WHAT TO WORK ON:
Pick up the derivation comparing the Liouville action of two triangles and continue it past its last sentence.

The relevant continuous action is (\ref{Liouvilleactiondisc}).
For two triangles we have two conformal factors
\begin{eqnarray}
\label{sigmatriangle}
\sigma_1(u) = \lambda_0 -\sum_{\mu} \beta_{\mu}^{(1)}
\log|u-u_{\mu}| \qquad
\sigma_2(u) = \lambda_0 -\sum_{\mu} \beta_{\mu}^{(2)}
\log|u-u_{\mu}|
\end{eqnarray}
The integral of the conformal factors over the boundary
is equal to $\lambda_0/3$, and does not differ between
two triangles.
The integral of the normal derivative at the boundary
is zero, because there are no singularities in the interior.
The difference of the the
kinetic energy integrals in (\ref{Liouvilleactiondisc})
can be written out as
\begin{eqnarray}
\sum_{\mu} {{(\beta_{\mu}^{(2)})^2-(\beta_{\mu}^{(1)})^2}\over{12\pi}}
\int_{{\cal D}} d^2u\,
{1\over{|u-u_{\mu}|^2}} +\nonumber \\
\sum_{\nu\neq\mu}
{{\beta_{\mu}^{(2)}\beta_{\nu}^{(2)}
-\beta_{\mu}^{(1)}\beta_{\nu}^{(1)}}\over{12\pi}}
\int_{{\cal D}} d^2u\,
{\rm Re} [{1\over{\overline{u-u_{\mu}}}}{1\over{u-u_{\nu}}}]
\end{eqnarray}
The diagonal terms are logarithmically divergent.

RECORD EXCERPTS:
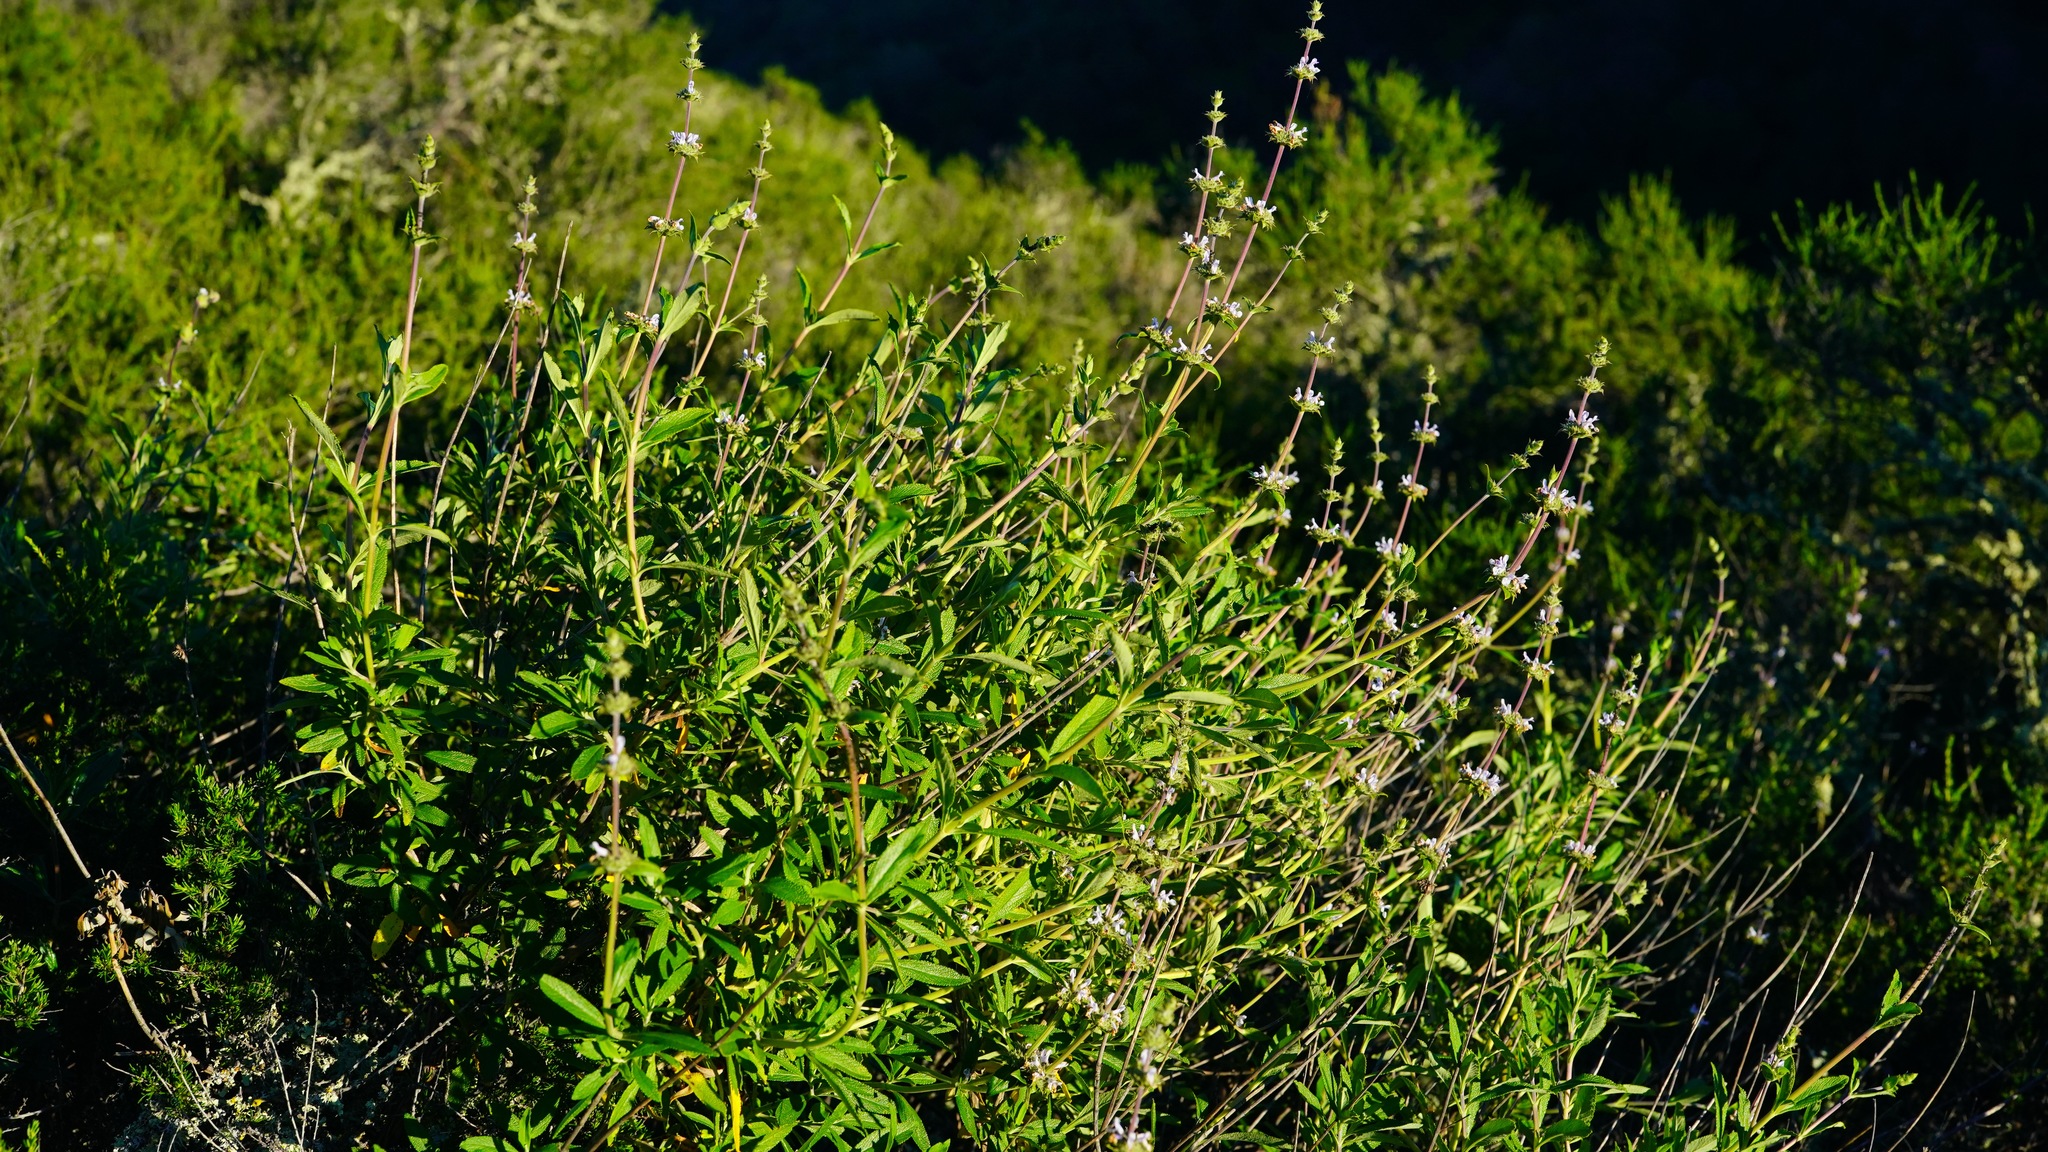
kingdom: Plantae
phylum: Tracheophyta
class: Magnoliopsida
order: Lamiales
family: Lamiaceae
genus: Salvia
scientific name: Salvia mellifera
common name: Black sage
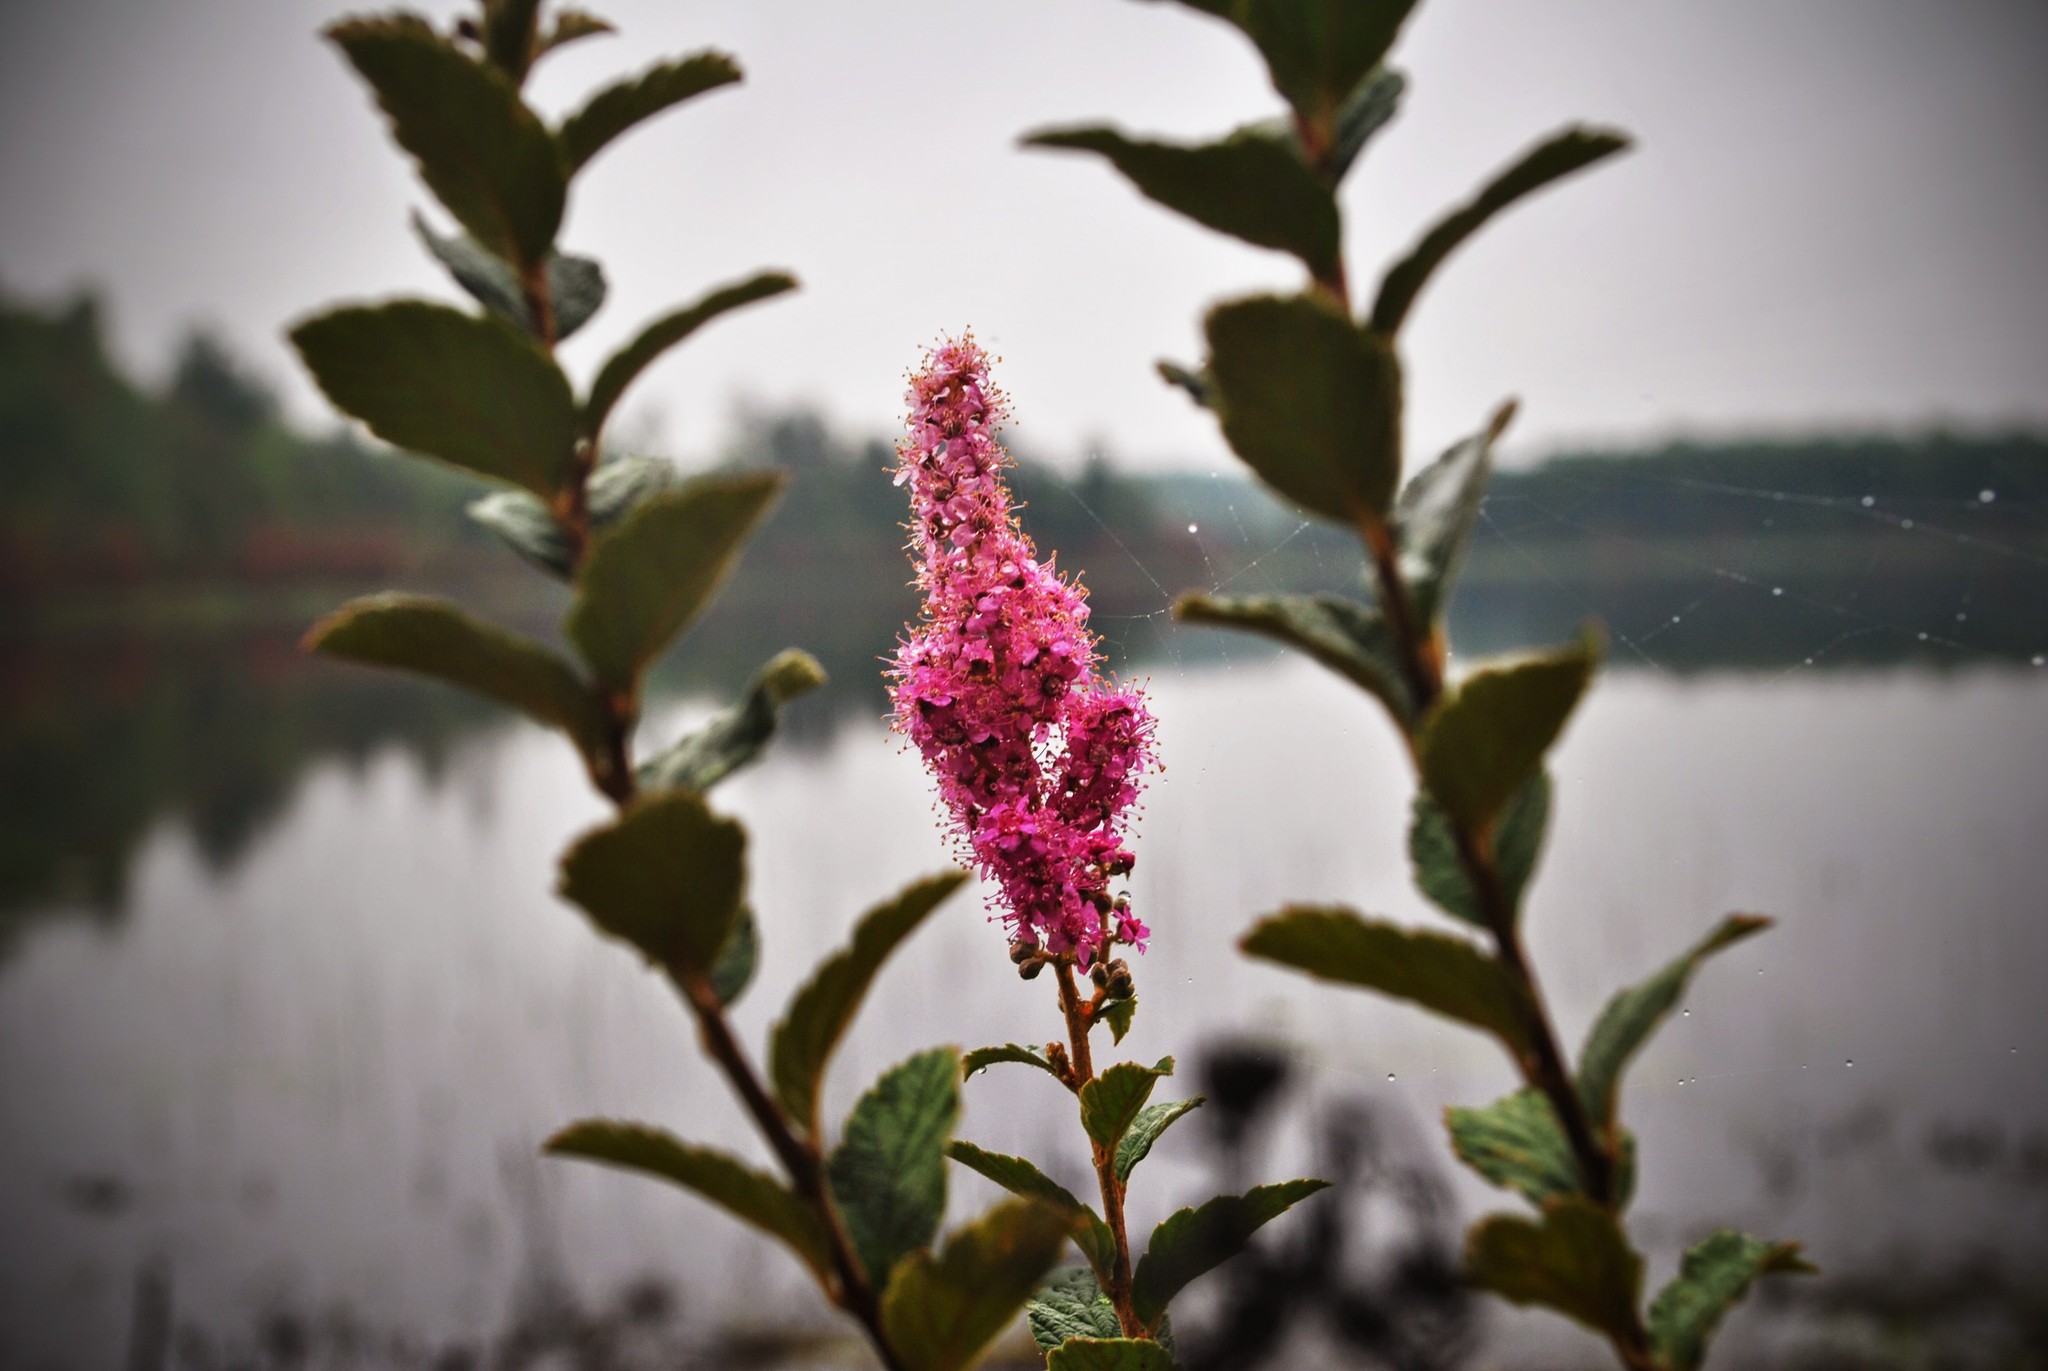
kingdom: Plantae
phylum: Tracheophyta
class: Magnoliopsida
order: Rosales
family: Rosaceae
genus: Spiraea
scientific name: Spiraea tomentosa
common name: Hardhack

REPLY TO THE TASK:
Integrating over the disc except for small semi-discs
of radius $\epsilon$ around each $u_{\mu}$ one
obtains
\begin{eqnarray}
\label{diagonalterms}
\sum_{\mu} {{(\beta_{\mu}^{(2)})^2-(\beta_{\mu}^{(1)})^2}\over{12}}
\log {1\over{\epsilon}} + {\cal O}(\epsilon)
\end{eqnarray}
The off-diagonal terms are finite and integrate to
\begin{eqnarray}
\label{offdiagonalterms}
\sum_{\mu} {{(\beta_{\mu}^{(2)})^2-(\beta_{\mu}^{(1)})^2}\over{12}}(1+\log 2),
\end{eqnarray}
if one eliminates the cross products using $\sum_{\mu}\beta_{\mu}=2$.
A comparison with (\ref{tri2}) and (\ref{cornerprime16},\ref{cornerprime17})
shows that the simple result of (\ref{offdiagonalterms}) cannot
give the complete difference of the functional determinants
between two triangles.
\section{Discussion}
\label{s:discussion}

We have in this paper investigated functional
determinants on simplicial complexes related by
conformal distortions.
The variation of the functional determinant is then
given by the short-time behaviour of the heat kernel,
weighted by the variation of the conformal factor
(\ref{var8}).

A general pair of simplicial
complexes of genus one or higher are not related by conformal
distortions. The methods of this paper can then only give
a partial answer.
It would therefore be worthwhile
to know how to compute the variations
under small distortions that are not conformal.
For simplicial complexes
the most obvious candidate is linear shear.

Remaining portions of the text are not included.